I left every config value at its default, beside enabling otlp.
The cluster is running fine, apps are sending data, I can see loglines with traces in Loki and refer to them in Tempo.
But every traceid is only visible for about an hour, then I get a 404 from the querier. All log files look fine, no errors. The only thing that corelates is an hourly job in the ingester:
As I said I am fairly new to tempo, so I have no idea where to look next. block_retention: 48hgave the impression I should be able to query traceIds for 48h.
Hi, I’m not familiar with that chart, but let’s see if we can get this fixed. It looks like Tempo is installed in microservices mode, where each component runs as separate pods. And it looks like Tempo’s backend data storage is a local disk. This section:
trace:
backend: local
local:
path: /bitnami/grafana-tempo/data/traces
Is /bitnami/grafana-tempo/data/traces a shared storage space by all pods or a per-pod folder? In the latter case, I think what is happening is that each pod is only seeing its own files. When installed in microservices mode, Tempo needs to be pointed at a shared storage backend like AWS S3, Google Cloud Storage, or Azure Blob Storage. Traces are written to blocks by the ingester, and then the ingester flushes the blocks to the shared storage. The querier then reads the blocks from the shared storage.
I am facing the same issue. I deployed tempo distributed. if its a shared volume issue, how is it managing in the 1st hour to get traces?
below is the tempo part of my values.yaml. Chart.yaml specifies the dependency as tempo-distributed 0.21.8
When we search for traces we will search both the backend and the ingesters. This way we can also find traces that have just been received by Tempo.
After a block has reached a certain size or age, the ingester will write it to the backend (= the flush operation). Once it’s in the backend, the queriers should be able to find it. Because it might take a while for a block to be detected, the ingesters will also hold on to completed blocks for a little bit longer. This way the traces are still searchable, even if the queriers haven’t found this new block yet.
This duration is configurable with complete_block_timeout.
The value of complete_block_timeout is also very high (4 weeks). This means blocks that have been flushed to the backend will only be removed after 4 weeks. While this ensures they remain searchable, you will be using a lot of local disk (= expensive) and searching the blocks will not scale.
We are requested to use local as backend, hence the settings weren’t changed. From this issue 1223 I understand all we can do is increase the complete_block_timeout.
Even when complete_block_timeout is set to 4 weeks why are the blocks getting flushed in just 1 hour? I understand its expensive I can reduce it to may be 5 days.
Here search.enabled, doesnt have any impact? I hope I understood you correctly.
PS: the above configuration used to retain traces for more than a week since may. Only in the last 2 weeks we are seeing this issue. We used to be on Chart version 0.17.2, even after upgrading to 0.21.8 the retention is only for an hour.
Blocks being flushed is controlled by two parameters: max_block_bytes and max_block_duration (by default 1G and 1 hour).

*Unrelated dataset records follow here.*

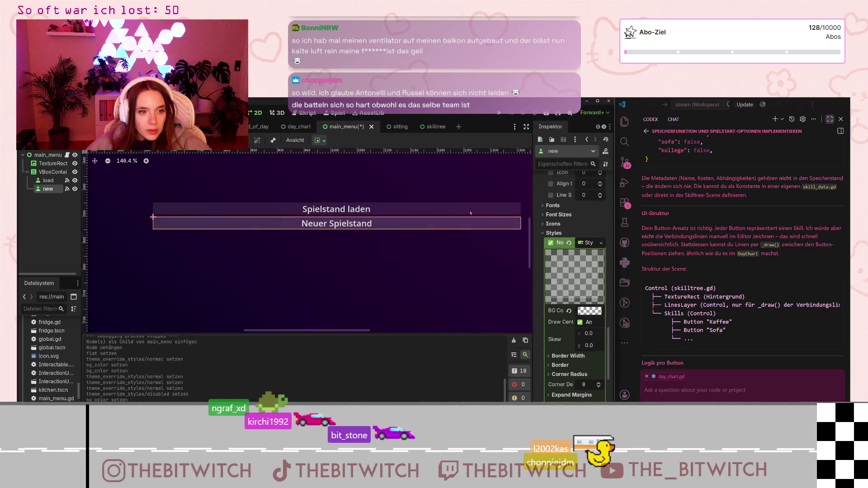
click(471, 213)
click(584, 223)
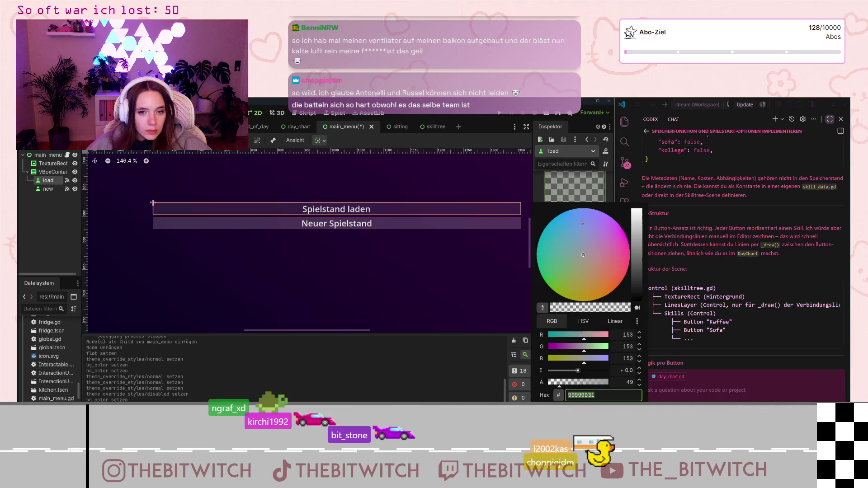
click(637, 243)
click(441, 284)
click(442, 285)
scroll(441, 285, down, 6)
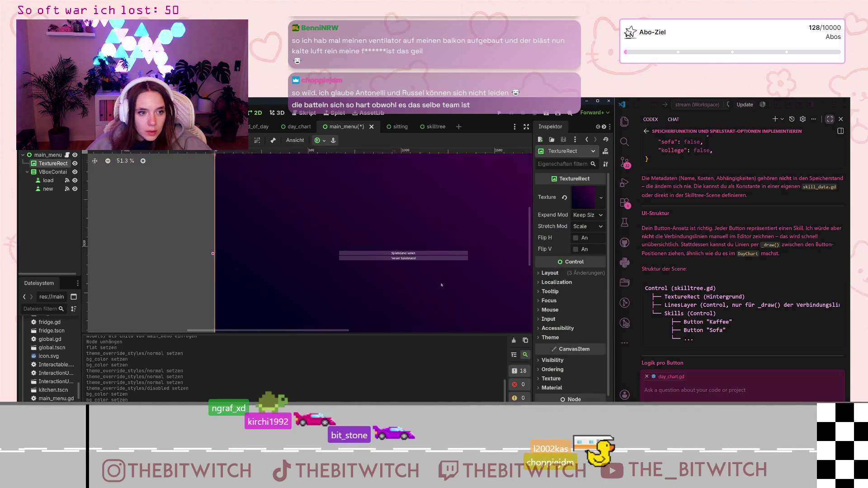
scroll(442, 284, down, 1)
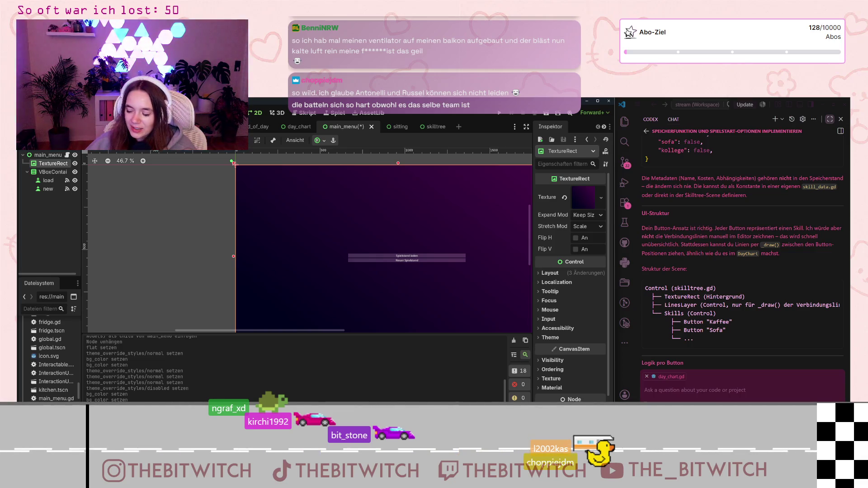
scroll(446, 259, up, 3)
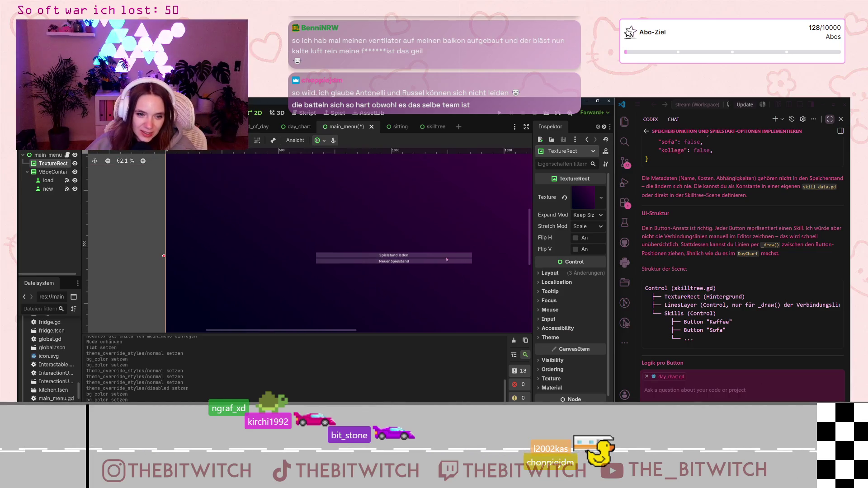
click(445, 257)
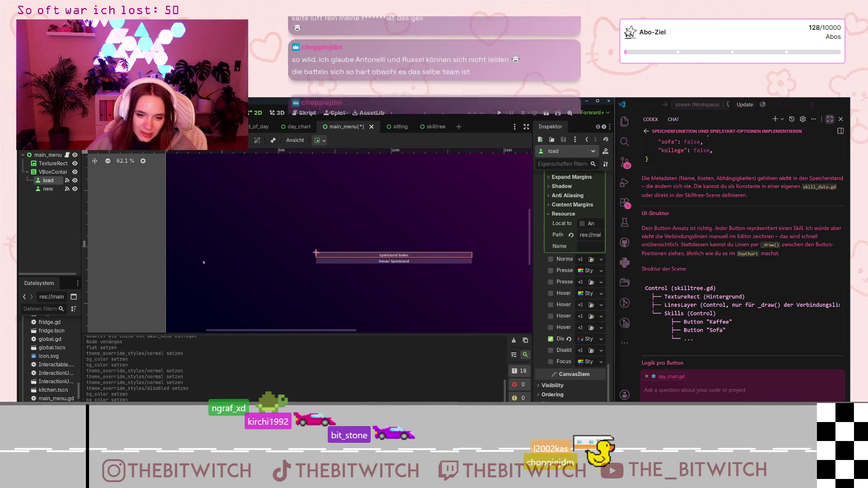
click(51, 172)
drag(395, 271, 398, 311)
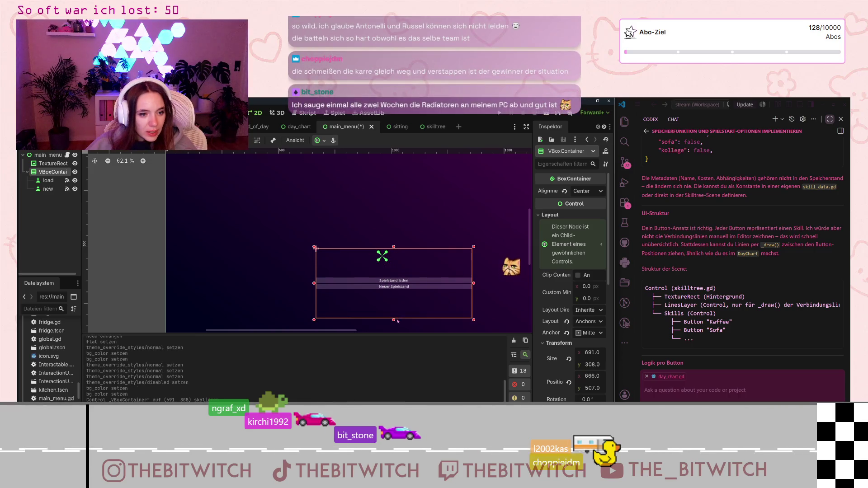
click(494, 286)
key(ctrl+z)
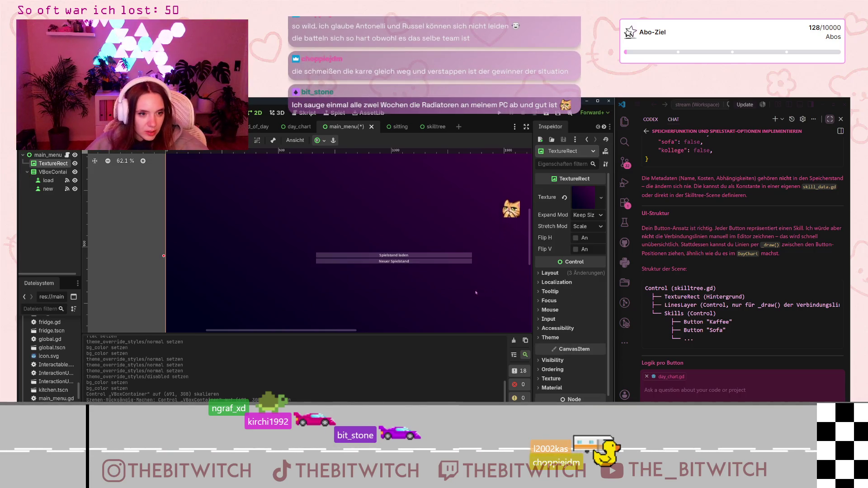
Expand the Content Margins of the Neuer Spielstand button's StyleBoxFlat Normal style
click(407, 262)
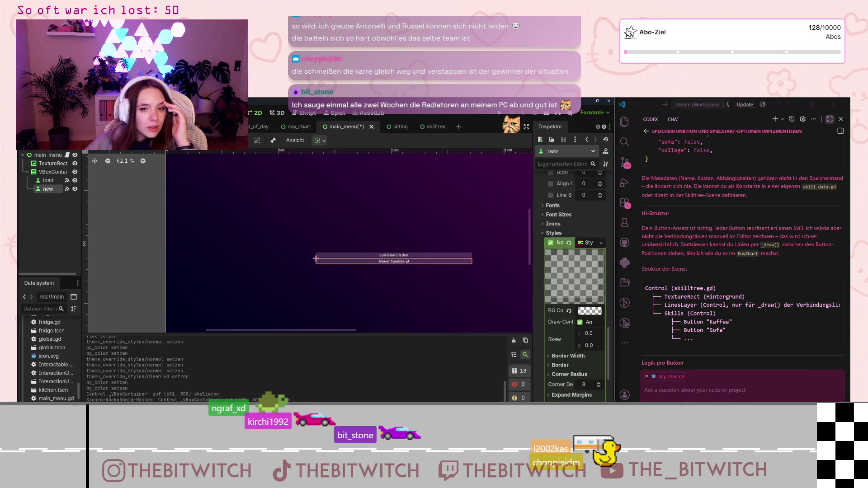
scroll(567, 322, down, 5)
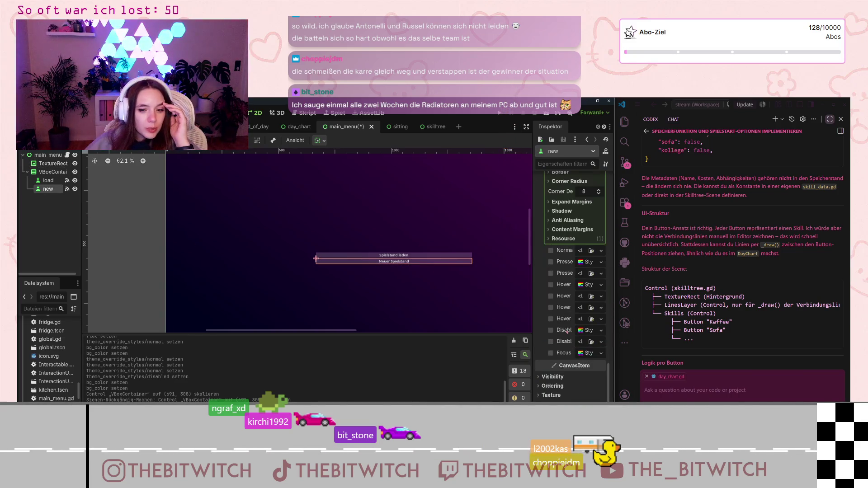
scroll(552, 389, down, 5)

So if a block reaches a certain size or age, the block will be cut anyway and flushed to the backend. After a block has been flushed it is considered ‘completed’ and the complete_block_timeout will control how long this block stays around.
What is the version of Tempo you were running before?
Are you searching for traces or only doing a trace ID lookup? We did some changes in the query-frontend config, namely the parameters query_backend_after and query_ingesters_until might be important.
We have derived field set in loki which redirects to tempo’s query using traceId.
Just noticed, that my config might be wrong complete_block_timeout is directly under ingester. But according to values.yaml it should be ingester.config.complete_block_timeout. I will test and update if that was the issue
I think that this ingester config is not the proper way to address your problem.
Its main responsibility is to feed the data into storage + facilitate the query of recently ingested traces. I don’t know if it rebuilds any cache after the restart, but I suspect that it doesn’t - in that case, you’d want your backend search to be configured properly.